Scholars win conceptualization contest

winners

Pictured: Michelle Calderon, Neida Perez, and Hope Kelly

By: Dr. Andrew Yox, Honors Director

For over ten years in the “BioTex” seminar at NTCC, honors students have experienced a November “email shootout.” This is something like a cross between an ongoing basketball game with scores changing in real time, and a fast-paced, scholarly-poetic thinkathon. The course challenges students to conceptualize the elements of their Texas history research essays, to utilize crossover “analogs, (terms)” particularly from biology, and to provide terse definitions of newly minted concepts.
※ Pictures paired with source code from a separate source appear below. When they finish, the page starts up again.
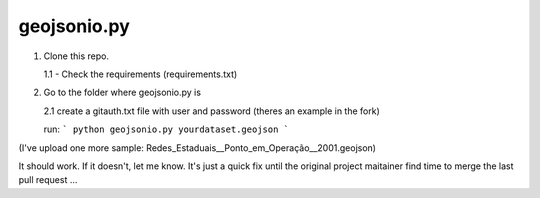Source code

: ============
geojsonio.py
============

1. Clone this repo.

   1.1 - Check the requirements (requirements.txt)

2. Go to the folder where geojsonio.py is
   
   2.1 create a gitauth.txt file with user and password (theres an example in the fork)

   run: 
   ```
   python geojsonio.py yourdataset.geojson
   ```


(I've upload one more sample: Redes_Estaduais__Ponto_em_Operação__2001.geojson)

It should work. If it doesn't, let me know.
It's just a quick fix until the original project maitainer find time 
to merge the last pull request ...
This year’s winners of the 2 November event included a team appropriately named the “Tigers,” and an individual high scorer with a most promising “arresting concept.”  Neida Perez anchored the Tiger team’s win, attaining the most overall points.  Hope Kelly was the second leading scorer.  Michelle Calderon, and Haley Lewis completed the ranks of the victorious “Tiger” team.  Professor Jim Ward of the BioTex seminar helped mentor the group.

Haley Lewis
Haley Lewis

All four students are receiving $25 for their efforts.  They also now have promising “governing concepts” for their 3,300-word essays in Texas history, due at the end of Finals Week.  Perez is working on a pioneering effort concerning the microbial menace of Texas history.  Texans have tended to research diseases connected with overconsumption rather than coming to terms with viral and bacterial infestations.  Kelly has isolated a “kinetic vernacular,” examining mannerisms of the best Texas actors playing Texan roles.  Calderon is focusing on the indirect political strategy of Minnie Fisher Cunningham and the Texas suffragettes, a theme of this year’s film effort.  Lewis has conceptualized the place of Texas Governor Dolph Briscoe within the constellation of changing politics in the South during the 1970s.

Honors Director and Texas history professor Dr. Andrew Yox notes that “conceptualization is the key to writing an alluring, coherent essay, animated by a creative argument. Our students do this well, and there are many more we could mention not only in the honors seminar, but in non-honors sections of history where a state-mandated goal is to form a “creative argument.” At the same time, I am very excited about the conceptualized essays Calderon, Kelly, Lewis, and Perez are developing.”

Michelle Calderon and Neida Perez are 2022 graduates of Mount Pleasant High School.  Hope Kelly has had diverse educational experiences, in Europe, Central America, and Mexico. Haley Lewis resides in Lone Star and is a graduate of Daingerfield High School.